There have been whispers of late that the ‘cooking of the books’ that got Greece into the Eurozone to begin with was done at the behest of the European financial sector and that it may not be restricted to Greece.  It is not hard to understand why: the more countries which use the Euro, the more ‘customers’ there are for the banks.  Where the ‘extra’ notes were the English goldsmiths’ dirty little secret, one wonders whether the cooking of the books of southern European countries is the dirty little secret of today’s European financial sector.

It is also important to understand how the interests of political society and the financial sector coincide.  The first order of political society is to get elected.  Southern European political society – Greece’s included – has accomplished this by making promises which cannot possibly be kept.  The financial sector has been happy to paper over these falsehoods.  They do so by printing money and lending it out at interest in the form of ‘sovereign debt’.

But as the ‘deal’ has proven, there is nothing sovereign about this debt; indeed this debt has come at the cost of Greek financial sovereignty.  But if ‘sovereignty’ is to have a financial dimension, this must be the case for both the debtor and the creditor.  The fundamental problem with having the financial sector – with their shareholders’ investment at stake – in control of the money supply is how the financial sovereignty of the creditor nations is protected at all costs and the financial sovereignty of the debtor nation is completely exposed; some are more ‘sovereign’ than others.  If this state of affairs is allowed to stand - with no 'haircuts' for the creditors - all risk has been shifted to the debtor and no risk is assumed by the creditor.  The irresponsible lending – and therefore the irresponsible borrowing – will only continue until even the slightest breeze strews this tower of cards throughout the whole house.

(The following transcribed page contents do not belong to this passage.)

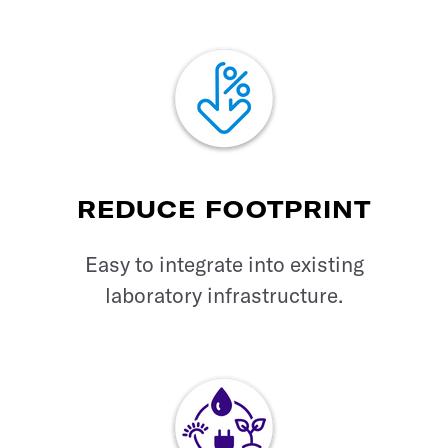
REDUCE FOOTPRINT
Easy to integrate into existing
laboratory infrastructure.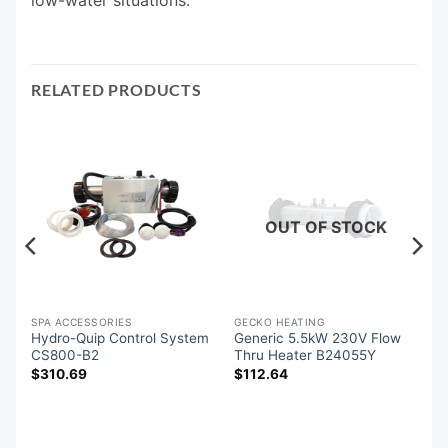
RELATED PRODUCTS
OUT OF STOCK
SPA ACCESSORIES
GECKO HEATING
Hydro-Quip Control System
Generic 5.5kW 230V Flow
m
CS800-B2
Thru Heater B24055Y
$
310.69
$
112.64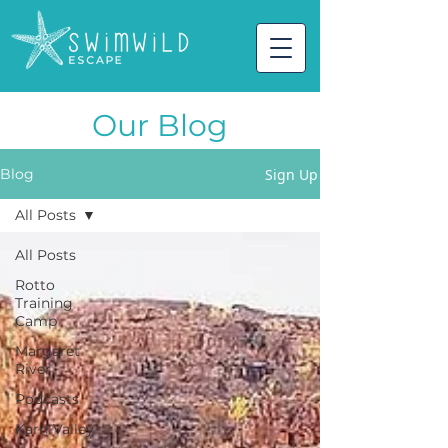
Our Blog
Sign Up
Blog
All Posts
All Posts
Rotto
Training
Camp
Margaret
River
Podcasts
Karri Valley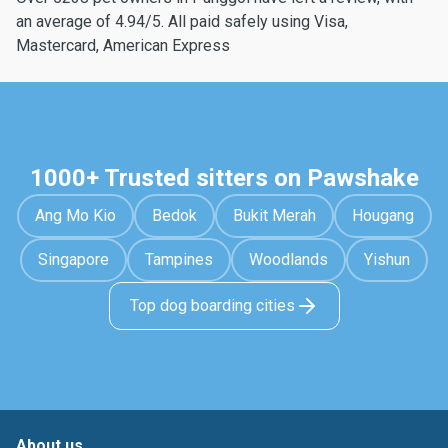
an average of 4.94/5. All paid safely using Visa,
Mastercard, American Express
1000+ Trusted sitters on Pawshake
Ang Mo Kio
Bedok
Bukit Merah
Hougang
Singapore
Tampines
Woodlands
Yishun
Top dog boarding cities
About us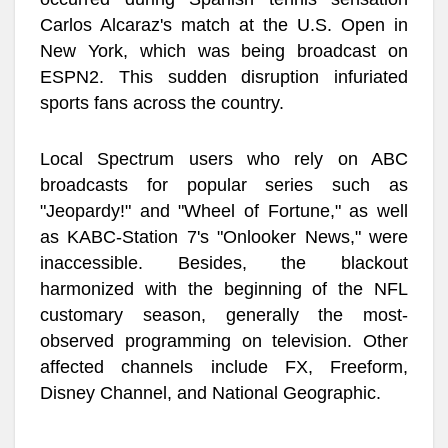
Carlos Alcaraz's match at the U.S. Open in
New York, which was being broadcast on
ESPN2. This sudden disruption infuriated
sports fans across the country.
Local Spectrum users who rely on ABC
broadcasts for popular series such as
"Jeopardy!" and "Wheel of Fortune," as well
as KABC-Station 7's "Onlooker News," were
inaccessible. Besides, the blackout
harmonized with the beginning of the NFL
customary season, generally the most-
observed programming on television. Other
affected channels include FX, Freeform,
Disney Channel, and National Geographic.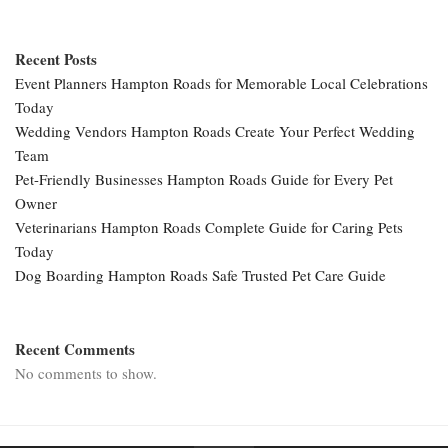
Recent Posts
Event Planners Hampton Roads for Memorable Local Celebrations
Today
Wedding Vendors Hampton Roads Create Your Perfect Wedding
Team
Pet-Friendly Businesses Hampton Roads Guide for Every Pet
Owner
Veterinarians Hampton Roads Complete Guide for Caring Pets
Today
Dog Boarding Hampton Roads Safe Trusted Pet Care Guide
Recent Comments
No comments to show.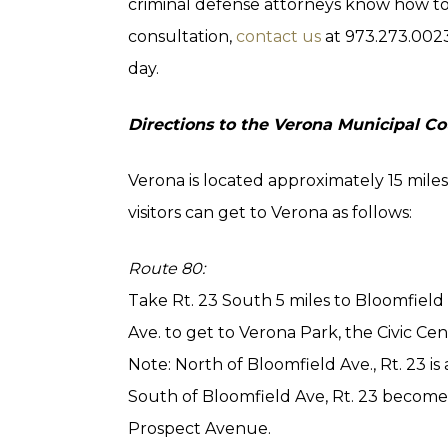
criminal defense attorneys know how to 
consultation,
contact us
at 973.273.002
day.
Directions to the Verona Municipal Co
Verona is located approximately 15 mil
visitors can get to Verona as follows:
Route 80:
Take Rt. 23 South 5 miles to Bloomfield
Ave. to get to Verona Park, the Civic C
Note: North of Bloomfield Ave., Rt. 23 
South of Bloomfield Ave, Rt. 23 become
Prospect Avenue.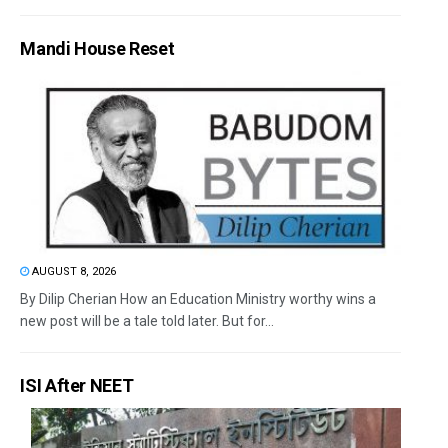
Mandi House Reset
AUGUST 8, 2026
By Dilip Cherian How an Education Ministry worthy wins a
new post will be a tale told later. But for...
ISI After NEET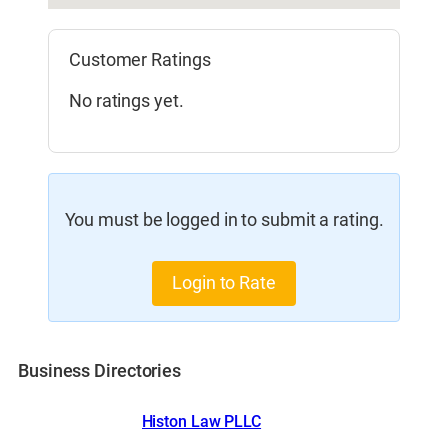
Customer Ratings
No ratings yet.
You must be logged in to submit a rating.
Login to Rate
Business Directories
Histon Law PLLC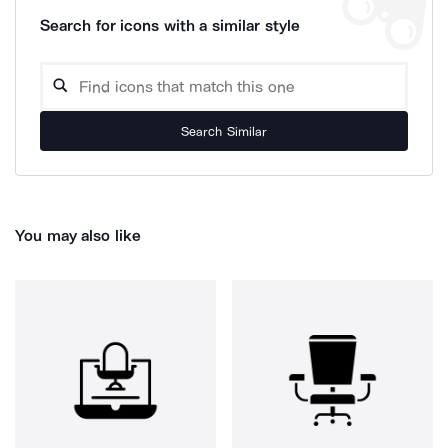
Search for icons with a similar style
Search Similar
You may also like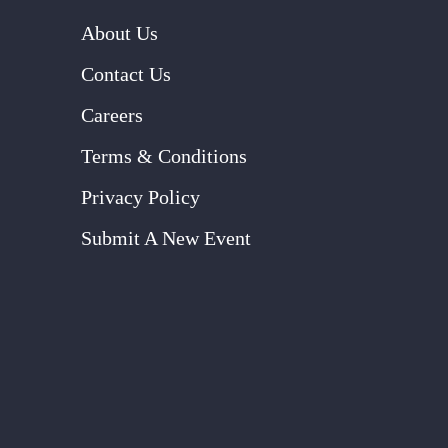
About Us
Contact Us
Careers
Terms & Conditions
Privacy Policy
Submit A New Event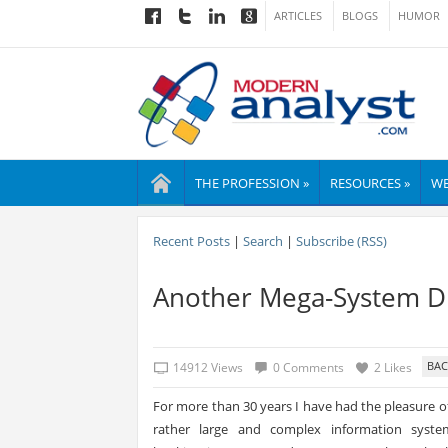
ARTICLES
BLOGS
HUMOR
THE PROFESSION »
RESOURCES »
WE
Recent Posts
|
Search
|
Subscribe (RSS)
Another Mega-System Di
14912 Views
0 Comments
2 Likes
For more than 30 years I have had the pleasure 
rather large and complex information systems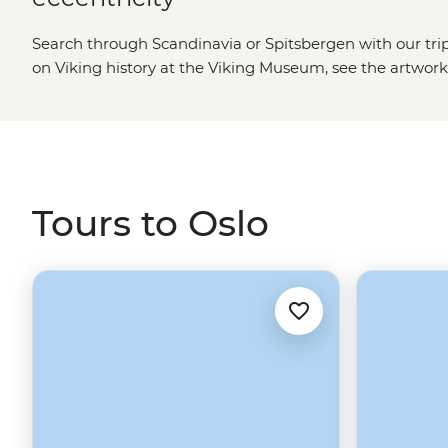
Search through Scandinavia or Spitsbergen with our trip
on Viking history at the Viking Museum, see the artwork
Fearnley Museum of Modern Art, pick up local designs at
local flavours at Vulkan food hall, or hop between island
head north to picturesque Trondheim, the breathtaking 
and the surprisingly cultural Tromso. Otherwise, jump on
outpost of Longyearbyen for an Arctic adventure to Spi
Tours to Oslo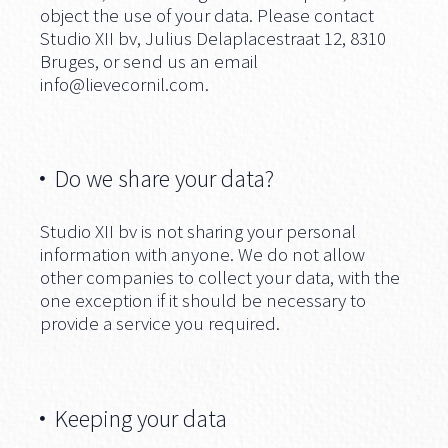
object the use of your data. Please contact
Studio XII bv, Julius Delaplacestraat 12, 8310
Bruges, or send us an email
info@lievecornil.com
.
Do we share your data?
Studio XII bv is not sharing your personal
information with anyone. We do not allow
other companies to collect your data, with the
one exception if it should be necessary to
provide a service you required.
Keeping your data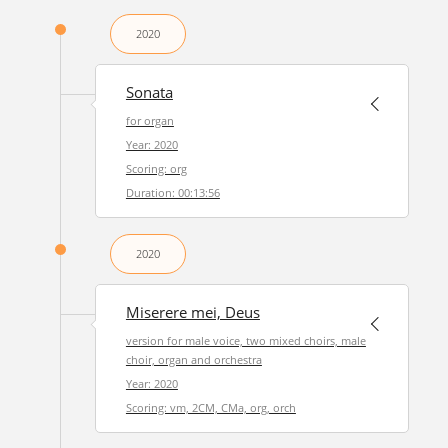
2020
Sonata
for organ
Year: 2020
Scoring: org
Duration: 00:13:56
2020
Miserere mei, Deus
version for male voice, two mixed choirs, male
choir, organ and orchestra
Year: 2020
Scoring: vm, 2CM, CMa, org, orch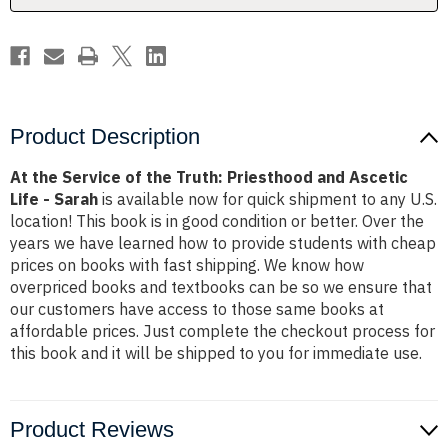
and
and
Ascetic
Ascetic
Life
Life
-
-
Sarah
Sarah
Product Description
At the Service of the Truth: Priesthood and Ascetic
Life - Sarah
is available now for quick shipment to any U.S.
location! This book is in good condition or better. Over the
years we have learned how to provide students with cheap
prices on books with fast shipping. We know how
overpriced books and textbooks can be so we ensure that
our customers have access to those same books at
affordable prices. Just complete the checkout process for
this book and it will be shipped to you for immediate use.
Product Reviews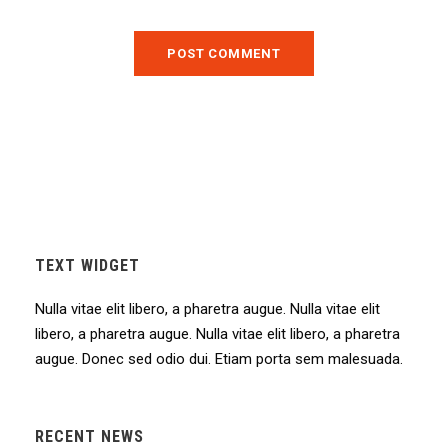
TEXT WIDGET
Nulla vitae elit libero, a pharetra augue. Nulla vitae elit
libero, a pharetra augue. Nulla vitae elit libero, a pharetra
augue. Donec sed odio dui. Etiam porta sem malesuada.
RECENT NEWS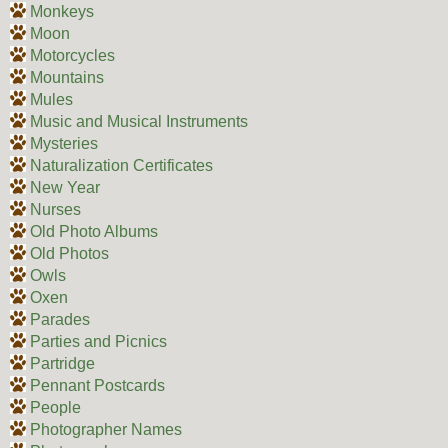
Monkeys
Moon
Motorcycles
Mountains
Mules
Music and Musical Instruments
Mysteries
Naturalization Certificates
New Year
Nurses
Old Photo Albums
Old Photos
Owls
Oxen
Parades
Parties and Picnics
Partridge
Pennant Postcards
People
Photographer Names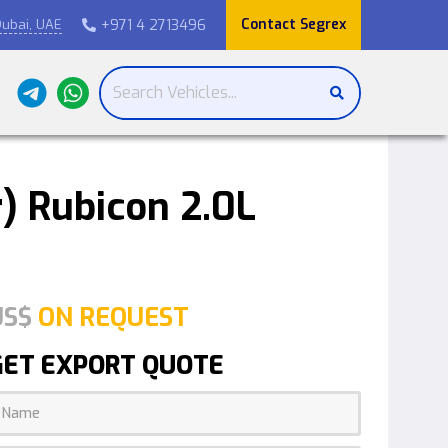
Contact Segrex
+971 4 2713496
ubai, UAE

) Rubicon 2.0L
US$
ON REQUEST
GET EXPORT QUOTE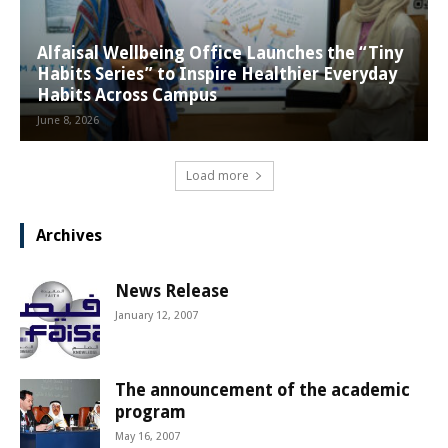
Alfaisal Wellbeing Office Launches the “Tiny
Habits Series” to Inspire Healthier Everyday
Habits Across Campus
June 8, 2026
Load more
Archives
News Release
January 12, 2007
The announcement of the academic
program
May 16, 2007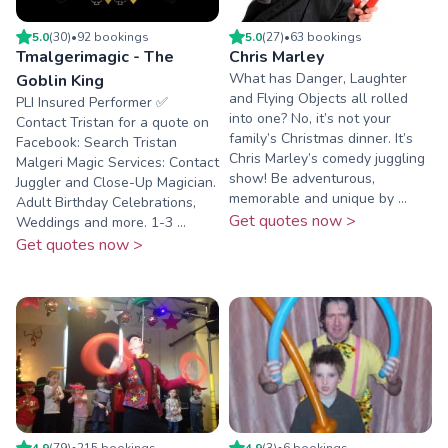
5.0
(
30
)
•
92
booking
s
5.0
(
27
)
•
63
booking
s
Tmalgerimagic - The
Chris Marley
What has Danger, Laughter
Goblin King
and Flying Objects all rolled
PLI Insured Performer ✅️
into one? No, it’s not your
Contact Tristan for a quote on
family’s Christmas dinner. It’s
Facebook: Search Tristan
Chris Marley’s comedy juggling
Malgeri Magic Services: Contact
show! Be adventurous,
Juggler and Close-Up Magician.
memorable and unique by ...
Adult Birthday Celebrations,
Get quotes now >
Weddings and more. 1-3 ...
Get quotes now >
4.9
(
79
)
•
215
booking
s
4.9
(
3
)
•
6
booking
s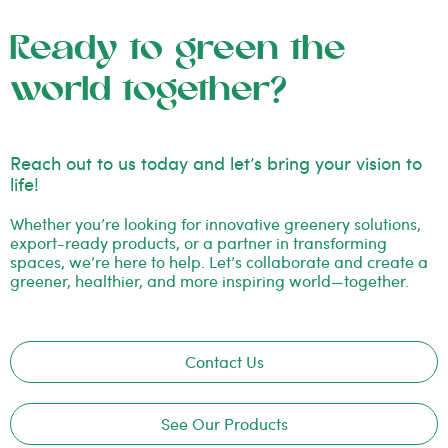
Ready to green the
world together?
Reach out to us today and let’s bring your vision to
life!
Whether you’re looking for innovative greenery solutions,
export-ready products, or a partner in transforming
spaces, we’re here to help. Let’s collaborate and create a
greener, healthier, and more inspiring world—together.
Contact Us
See Our Products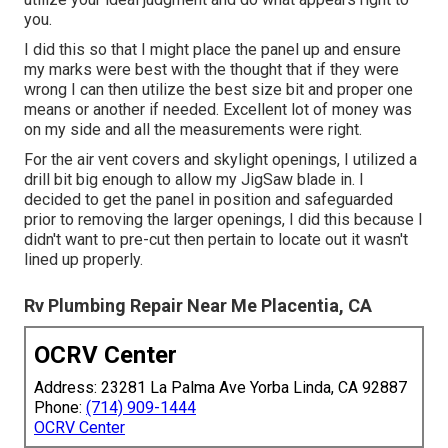
you.
I did this so that I might place the panel up and ensure
my marks were best with the thought that if they were
wrong I can then utilize the best size bit and proper one
means or another if needed. Excellent lot of money was
on my side and all the measurements were right.
For the air vent covers and skylight openings, I utilized a
drill bit big enough to allow my JigSaw blade in. I
decided to get the panel in position and safeguarded
prior to removing the larger openings, I did this because I
didn't want to pre-cut then pertain to locate out it wasn't
lined up properly.
Rv Plumbing Repair Near Me Placentia, CA
OCRV Center
Address: 23281 La Palma Ave Yorba Linda, CA 92887
Phone:
(714) 909-1444
OCRV Center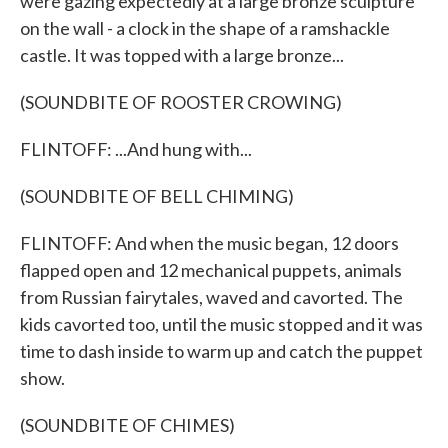
were gazing expectedly at a large bronze sculpture
on the wall - a clock in the shape of a ramshackle
castle. It was topped with a large bronze...
(SOUNDBITE OF ROOSTER CROWING)
FLINTOFF: ...And hung with...
(SOUNDBITE OF BELL CHIMING)
FLINTOFF: And when the music began, 12 doors
flapped open and 12 mechanical puppets, animals
from Russian fairytales, waved and cavorted. The
kids cavorted too, until the music stopped and it was
time to dash inside to warm up and catch the puppet
show.
(SOUNDBITE OF CHIMES)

To reject the terms of this ‘deal’ will be an immense sacrifice for the Greek people.  But they will have both their sovereignty and their dignity back.  The problem is you cannot feed your children and your aged with either sovereignty or dignity.  If they choose this route – and for the sake of my children and grandchildren I hope they do – they will go down in history once again as those who led the world away from the cliff that is ‘sovereign debt’.  But in order to lead in such an historic way, the people of Greece must first give birth to an energetic civil society and take the social reigns from political society so they can then have a smaller government, with a lower tax burden, and actually begin innovating, improving things in the real economy and creating real wealth again.

Political society – Greece’s included – has failed to lead us to prosperity.  It is now up to civil society to show the way.